TAKALAR // Ujungmata – Lembaga Elang Hitam Nusantara Republik Indonesia (ELHAN-RI) menyatakan akan segera menempuh jalur hukum dengan mengajukan gugatan ke Pengadilan terkait dugaan perubahan nama yang dilakukan secara tidak sah oleh seseorang yang saat ini menjadi pejabat publik di Kabupaten Takalar Sulawesi Selatan.
Kepala Divisi Investigasi Lembaga ELHAN-RI, Hasbuddin Toro, menegaskan bahwa langkah hukum ini diambil setelah menemukan fakta kuat dugaan pelanggaran administrasi kependudukan.

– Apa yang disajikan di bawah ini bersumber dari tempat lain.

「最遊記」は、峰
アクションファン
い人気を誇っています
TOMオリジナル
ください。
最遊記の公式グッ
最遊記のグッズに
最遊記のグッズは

“Dugaan sementara, pejabat yang dimaksud telah mengubah namanya dari semula NURLIA KEBO menjadi HADIJAH tanpa didasari oleh penetapan atau putusan Pengadilan Negeri sebagaimana diwajibkan oleh undang-undang,” ujar Hasbuddin Toro, Senin (06/04).

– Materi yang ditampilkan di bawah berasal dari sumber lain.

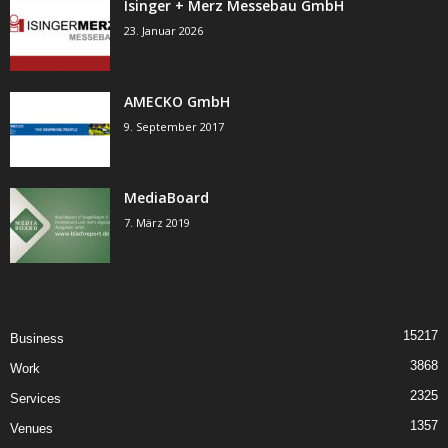
Isinger + Merz Messebau GmbH
23. Januar 2026
AMECKO GmbH
9. September 2017
MediaBoard
7. März 2019
15217
Business
3868
Work
2325
Services
1357
Venues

Menurutnya, perubahan nama yang bersifat substantif atau mengganti nama secara utuh, secara hukum mutlak harus melalui proses peradilan dan tidak bisa dilakukan hanya melalui jalur administrasi semata.
“Kami menilai perbuatan tersebut adalah Perbuatan Melawan Hukum (PMH) dan sangat jelas mengandung cacat yuridis. Oleh karena itu, Lembaga ELHAN-RI dalam waktu dekat akan segera mendaftarkan gugatan pembatalan nama tersebut ke Pengadilan.” tegasnya.
Tak hanya itu, pihaknya juga mengaku saat ini terus melakukan pendalaman materi dan pengumpulan bukti-bukti untuk persiapan pelaporan tindak pidana, mengingat kasus ini menyangkut integritas data kependudukan dan penyalahgunaan wewenang jabatan.
“Kami tidak akan berhenti sampai di sini. Selain gugatan perdata, kami juga akan mendorong proses hukum pidana jika ditemukan unsur pidana di dalamnya demi tegaknya hukum dan kebenaran di Kabupaten Takalar,” pungkas Hasbuddin Toro.